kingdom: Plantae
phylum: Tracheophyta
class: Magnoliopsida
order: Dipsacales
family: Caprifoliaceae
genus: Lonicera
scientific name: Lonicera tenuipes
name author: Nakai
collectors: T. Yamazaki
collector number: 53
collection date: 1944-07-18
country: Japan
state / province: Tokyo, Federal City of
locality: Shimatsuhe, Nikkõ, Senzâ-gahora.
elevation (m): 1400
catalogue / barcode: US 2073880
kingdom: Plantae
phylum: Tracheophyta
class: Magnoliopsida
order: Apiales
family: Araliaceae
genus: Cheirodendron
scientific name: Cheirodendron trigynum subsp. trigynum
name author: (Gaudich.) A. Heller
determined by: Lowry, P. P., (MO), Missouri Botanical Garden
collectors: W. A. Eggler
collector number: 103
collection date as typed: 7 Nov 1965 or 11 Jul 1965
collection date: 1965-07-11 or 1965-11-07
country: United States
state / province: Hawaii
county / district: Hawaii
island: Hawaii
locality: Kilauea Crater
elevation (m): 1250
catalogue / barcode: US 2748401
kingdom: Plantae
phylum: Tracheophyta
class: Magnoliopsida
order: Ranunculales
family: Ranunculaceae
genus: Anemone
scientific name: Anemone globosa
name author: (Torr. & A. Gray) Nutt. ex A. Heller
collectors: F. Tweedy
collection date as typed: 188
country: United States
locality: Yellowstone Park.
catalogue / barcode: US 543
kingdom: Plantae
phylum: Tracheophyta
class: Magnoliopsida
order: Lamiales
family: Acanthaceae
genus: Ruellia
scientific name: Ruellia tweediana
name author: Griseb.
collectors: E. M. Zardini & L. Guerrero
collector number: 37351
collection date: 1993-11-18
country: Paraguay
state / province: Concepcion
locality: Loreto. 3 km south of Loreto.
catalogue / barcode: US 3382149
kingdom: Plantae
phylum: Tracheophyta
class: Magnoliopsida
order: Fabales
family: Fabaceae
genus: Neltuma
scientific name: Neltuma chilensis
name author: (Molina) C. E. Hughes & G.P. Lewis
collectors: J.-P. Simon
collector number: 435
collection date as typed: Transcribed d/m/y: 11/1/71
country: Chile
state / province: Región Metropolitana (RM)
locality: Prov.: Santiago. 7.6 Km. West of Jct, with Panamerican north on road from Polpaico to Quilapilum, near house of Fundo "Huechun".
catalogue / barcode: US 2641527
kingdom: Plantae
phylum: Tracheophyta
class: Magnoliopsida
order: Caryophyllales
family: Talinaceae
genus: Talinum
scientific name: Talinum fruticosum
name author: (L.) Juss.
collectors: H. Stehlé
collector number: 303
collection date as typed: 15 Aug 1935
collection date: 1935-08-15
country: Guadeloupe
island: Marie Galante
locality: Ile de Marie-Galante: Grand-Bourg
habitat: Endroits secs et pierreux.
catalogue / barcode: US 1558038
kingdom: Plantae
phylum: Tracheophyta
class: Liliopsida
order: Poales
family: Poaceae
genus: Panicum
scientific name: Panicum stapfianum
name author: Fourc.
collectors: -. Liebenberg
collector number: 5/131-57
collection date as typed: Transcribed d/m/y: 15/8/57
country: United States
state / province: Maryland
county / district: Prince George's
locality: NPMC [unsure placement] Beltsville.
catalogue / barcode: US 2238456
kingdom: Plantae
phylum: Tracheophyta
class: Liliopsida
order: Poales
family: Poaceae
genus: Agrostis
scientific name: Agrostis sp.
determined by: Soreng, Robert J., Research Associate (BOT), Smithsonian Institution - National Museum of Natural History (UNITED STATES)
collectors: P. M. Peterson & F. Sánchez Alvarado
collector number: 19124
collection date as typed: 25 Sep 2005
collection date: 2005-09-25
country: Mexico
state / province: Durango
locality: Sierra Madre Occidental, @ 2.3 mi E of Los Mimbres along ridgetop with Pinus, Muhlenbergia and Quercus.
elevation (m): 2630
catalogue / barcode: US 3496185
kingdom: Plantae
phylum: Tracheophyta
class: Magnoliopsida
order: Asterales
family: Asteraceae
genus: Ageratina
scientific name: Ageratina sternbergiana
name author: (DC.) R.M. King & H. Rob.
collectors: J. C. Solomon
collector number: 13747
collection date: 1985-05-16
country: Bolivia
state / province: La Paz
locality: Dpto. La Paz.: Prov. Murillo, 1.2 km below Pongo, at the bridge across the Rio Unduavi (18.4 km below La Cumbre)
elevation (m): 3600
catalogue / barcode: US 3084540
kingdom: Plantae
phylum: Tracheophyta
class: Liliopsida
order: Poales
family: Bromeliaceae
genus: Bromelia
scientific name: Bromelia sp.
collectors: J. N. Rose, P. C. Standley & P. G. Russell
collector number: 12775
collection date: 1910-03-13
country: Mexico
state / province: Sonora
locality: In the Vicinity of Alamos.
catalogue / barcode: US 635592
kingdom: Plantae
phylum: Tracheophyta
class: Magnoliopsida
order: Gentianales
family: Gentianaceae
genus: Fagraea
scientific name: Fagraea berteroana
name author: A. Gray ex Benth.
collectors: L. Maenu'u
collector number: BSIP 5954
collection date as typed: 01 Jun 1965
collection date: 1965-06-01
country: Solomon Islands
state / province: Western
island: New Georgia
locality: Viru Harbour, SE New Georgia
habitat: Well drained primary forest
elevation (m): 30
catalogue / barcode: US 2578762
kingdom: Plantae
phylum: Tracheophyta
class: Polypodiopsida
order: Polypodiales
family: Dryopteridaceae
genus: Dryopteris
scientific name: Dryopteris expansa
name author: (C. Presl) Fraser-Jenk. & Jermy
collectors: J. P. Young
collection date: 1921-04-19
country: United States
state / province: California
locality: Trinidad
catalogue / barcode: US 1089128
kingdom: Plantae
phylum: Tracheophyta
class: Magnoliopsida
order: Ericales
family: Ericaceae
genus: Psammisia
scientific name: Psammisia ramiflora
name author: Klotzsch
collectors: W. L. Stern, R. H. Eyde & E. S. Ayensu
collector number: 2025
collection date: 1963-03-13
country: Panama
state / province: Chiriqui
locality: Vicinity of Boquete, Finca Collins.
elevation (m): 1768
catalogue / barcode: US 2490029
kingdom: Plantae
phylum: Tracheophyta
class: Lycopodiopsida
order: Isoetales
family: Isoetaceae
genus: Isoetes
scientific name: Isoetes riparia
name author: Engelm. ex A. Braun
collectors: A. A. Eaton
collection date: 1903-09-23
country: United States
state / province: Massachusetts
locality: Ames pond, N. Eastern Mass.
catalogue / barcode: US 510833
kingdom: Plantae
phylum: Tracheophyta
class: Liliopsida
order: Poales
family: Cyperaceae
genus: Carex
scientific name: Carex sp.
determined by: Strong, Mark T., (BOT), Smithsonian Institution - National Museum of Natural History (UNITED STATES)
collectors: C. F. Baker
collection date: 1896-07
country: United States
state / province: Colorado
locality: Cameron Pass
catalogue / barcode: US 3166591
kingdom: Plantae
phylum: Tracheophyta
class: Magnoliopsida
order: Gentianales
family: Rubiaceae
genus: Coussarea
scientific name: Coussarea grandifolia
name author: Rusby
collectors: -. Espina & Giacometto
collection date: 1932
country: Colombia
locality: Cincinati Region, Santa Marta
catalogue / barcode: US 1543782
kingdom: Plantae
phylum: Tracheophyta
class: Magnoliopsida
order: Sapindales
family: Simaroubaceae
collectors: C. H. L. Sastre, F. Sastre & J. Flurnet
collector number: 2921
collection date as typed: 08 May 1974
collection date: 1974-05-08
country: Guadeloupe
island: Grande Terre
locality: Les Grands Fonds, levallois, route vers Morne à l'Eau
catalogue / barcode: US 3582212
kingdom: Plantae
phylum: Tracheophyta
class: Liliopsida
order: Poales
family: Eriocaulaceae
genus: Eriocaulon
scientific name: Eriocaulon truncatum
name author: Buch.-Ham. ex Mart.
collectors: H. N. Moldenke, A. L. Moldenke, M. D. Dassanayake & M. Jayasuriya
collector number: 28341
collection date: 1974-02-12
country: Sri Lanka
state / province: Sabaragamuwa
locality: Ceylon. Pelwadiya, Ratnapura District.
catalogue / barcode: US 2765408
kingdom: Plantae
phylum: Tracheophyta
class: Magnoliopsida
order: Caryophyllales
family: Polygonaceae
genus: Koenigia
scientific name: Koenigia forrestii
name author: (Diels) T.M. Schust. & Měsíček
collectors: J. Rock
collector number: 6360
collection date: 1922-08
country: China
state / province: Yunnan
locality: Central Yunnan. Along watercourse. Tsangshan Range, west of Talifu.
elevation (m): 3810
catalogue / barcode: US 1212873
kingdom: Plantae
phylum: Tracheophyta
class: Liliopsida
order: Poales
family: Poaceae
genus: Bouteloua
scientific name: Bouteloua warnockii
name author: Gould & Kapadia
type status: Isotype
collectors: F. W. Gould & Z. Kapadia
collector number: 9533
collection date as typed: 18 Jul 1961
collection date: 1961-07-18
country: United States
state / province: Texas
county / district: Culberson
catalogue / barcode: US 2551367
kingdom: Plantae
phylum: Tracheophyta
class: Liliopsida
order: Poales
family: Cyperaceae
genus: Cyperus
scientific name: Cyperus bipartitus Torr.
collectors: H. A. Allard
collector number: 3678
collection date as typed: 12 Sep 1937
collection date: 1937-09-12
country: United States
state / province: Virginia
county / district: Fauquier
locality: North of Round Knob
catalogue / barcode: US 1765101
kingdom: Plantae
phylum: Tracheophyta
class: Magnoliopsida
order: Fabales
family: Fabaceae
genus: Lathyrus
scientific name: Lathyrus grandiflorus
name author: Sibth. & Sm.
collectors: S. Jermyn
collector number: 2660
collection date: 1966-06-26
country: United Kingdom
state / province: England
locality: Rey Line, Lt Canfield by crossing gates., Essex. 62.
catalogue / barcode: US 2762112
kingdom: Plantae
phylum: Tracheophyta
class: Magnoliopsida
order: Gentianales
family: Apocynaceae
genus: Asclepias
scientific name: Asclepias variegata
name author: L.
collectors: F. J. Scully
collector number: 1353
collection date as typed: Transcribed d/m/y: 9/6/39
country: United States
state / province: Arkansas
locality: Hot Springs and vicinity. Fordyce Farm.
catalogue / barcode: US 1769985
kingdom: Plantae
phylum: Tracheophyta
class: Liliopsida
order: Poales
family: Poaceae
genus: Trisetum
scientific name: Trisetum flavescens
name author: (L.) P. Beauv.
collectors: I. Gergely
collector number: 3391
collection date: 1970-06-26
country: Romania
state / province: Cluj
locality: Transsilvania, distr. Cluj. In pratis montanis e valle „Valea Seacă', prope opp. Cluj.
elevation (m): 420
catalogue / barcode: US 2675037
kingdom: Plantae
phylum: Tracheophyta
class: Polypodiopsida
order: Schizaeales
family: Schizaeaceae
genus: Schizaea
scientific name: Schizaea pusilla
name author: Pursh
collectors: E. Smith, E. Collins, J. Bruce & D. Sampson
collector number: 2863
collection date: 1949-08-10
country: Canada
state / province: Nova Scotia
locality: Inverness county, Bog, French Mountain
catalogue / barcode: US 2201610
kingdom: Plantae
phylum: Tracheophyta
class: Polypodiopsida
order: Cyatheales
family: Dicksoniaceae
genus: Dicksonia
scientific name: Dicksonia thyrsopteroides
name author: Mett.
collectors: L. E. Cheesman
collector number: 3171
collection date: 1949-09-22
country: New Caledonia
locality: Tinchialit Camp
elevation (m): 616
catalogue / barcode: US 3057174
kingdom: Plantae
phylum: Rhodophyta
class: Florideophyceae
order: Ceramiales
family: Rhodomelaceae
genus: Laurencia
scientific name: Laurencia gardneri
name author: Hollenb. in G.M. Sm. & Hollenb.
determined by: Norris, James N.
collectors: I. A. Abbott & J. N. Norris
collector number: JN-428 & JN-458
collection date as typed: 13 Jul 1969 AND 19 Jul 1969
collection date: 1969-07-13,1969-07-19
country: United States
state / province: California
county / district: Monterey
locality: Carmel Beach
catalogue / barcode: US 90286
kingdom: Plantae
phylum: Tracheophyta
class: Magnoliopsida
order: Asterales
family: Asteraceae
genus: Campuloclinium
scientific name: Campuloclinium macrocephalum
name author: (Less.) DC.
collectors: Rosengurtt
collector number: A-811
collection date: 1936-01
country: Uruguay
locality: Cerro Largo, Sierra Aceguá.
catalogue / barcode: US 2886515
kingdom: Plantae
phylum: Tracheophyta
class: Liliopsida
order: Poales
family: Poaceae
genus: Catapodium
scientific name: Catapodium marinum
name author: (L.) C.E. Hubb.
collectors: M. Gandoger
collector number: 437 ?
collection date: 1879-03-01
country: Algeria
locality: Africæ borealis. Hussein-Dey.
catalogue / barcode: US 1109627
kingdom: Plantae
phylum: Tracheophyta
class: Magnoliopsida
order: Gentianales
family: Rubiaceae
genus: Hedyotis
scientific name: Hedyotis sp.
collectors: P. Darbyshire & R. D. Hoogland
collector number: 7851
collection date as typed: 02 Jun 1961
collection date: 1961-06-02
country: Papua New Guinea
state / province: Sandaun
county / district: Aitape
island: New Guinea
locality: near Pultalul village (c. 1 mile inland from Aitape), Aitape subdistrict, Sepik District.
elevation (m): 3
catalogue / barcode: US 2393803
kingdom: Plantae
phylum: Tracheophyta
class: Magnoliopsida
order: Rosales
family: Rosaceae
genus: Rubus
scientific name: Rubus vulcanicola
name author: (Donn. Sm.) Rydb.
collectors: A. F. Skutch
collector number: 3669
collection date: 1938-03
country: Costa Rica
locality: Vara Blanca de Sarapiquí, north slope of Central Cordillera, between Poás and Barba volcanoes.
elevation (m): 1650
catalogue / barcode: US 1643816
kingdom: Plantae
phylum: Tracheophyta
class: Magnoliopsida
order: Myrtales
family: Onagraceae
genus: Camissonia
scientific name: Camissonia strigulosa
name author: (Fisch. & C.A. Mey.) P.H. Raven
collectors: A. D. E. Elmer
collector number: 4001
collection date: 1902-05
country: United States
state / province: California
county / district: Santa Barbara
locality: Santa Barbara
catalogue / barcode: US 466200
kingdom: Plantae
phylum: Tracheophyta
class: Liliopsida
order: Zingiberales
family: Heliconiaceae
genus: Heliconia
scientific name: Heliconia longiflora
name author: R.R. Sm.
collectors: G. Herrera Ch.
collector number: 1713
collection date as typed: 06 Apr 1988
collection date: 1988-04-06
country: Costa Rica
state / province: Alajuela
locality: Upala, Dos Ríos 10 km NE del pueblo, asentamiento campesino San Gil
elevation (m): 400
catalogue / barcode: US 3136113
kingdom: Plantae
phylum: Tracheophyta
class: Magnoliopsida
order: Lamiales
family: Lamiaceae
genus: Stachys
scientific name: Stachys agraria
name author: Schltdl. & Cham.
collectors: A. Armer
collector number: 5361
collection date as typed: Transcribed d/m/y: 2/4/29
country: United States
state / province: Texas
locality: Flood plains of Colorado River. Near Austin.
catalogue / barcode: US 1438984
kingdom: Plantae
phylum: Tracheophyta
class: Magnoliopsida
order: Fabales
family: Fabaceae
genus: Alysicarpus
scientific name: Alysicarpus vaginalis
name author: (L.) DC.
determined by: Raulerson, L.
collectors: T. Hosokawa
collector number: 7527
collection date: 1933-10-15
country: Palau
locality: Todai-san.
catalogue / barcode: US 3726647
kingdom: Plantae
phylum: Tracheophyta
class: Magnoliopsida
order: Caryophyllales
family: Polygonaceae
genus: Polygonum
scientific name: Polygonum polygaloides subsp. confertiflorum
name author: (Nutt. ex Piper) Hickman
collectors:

— Brief —
Please rewrite the stretch of entries from the line containing "collection date: 1903-09-23" through the line containing "collection date: 1896-07", with "determined by" replaced by "identified by" and everything else unchanged.

— Correct answer —
collection date: 1903-09-23
country: United States
state / province: Massachusetts
locality: Ames pond, N. Eastern Mass.
catalogue / barcode: US 510833
kingdom: Plantae
phylum: Tracheophyta
class: Liliopsida
order: Poales
family: Cyperaceae
genus: Carex
scientific name: Carex sp.
identified by: Strong, Mark T., (BOT), Smithsonian Institution - National Museum of Natural History (UNITED STATES)
collectors: C. F. Baker
collection date: 1896-07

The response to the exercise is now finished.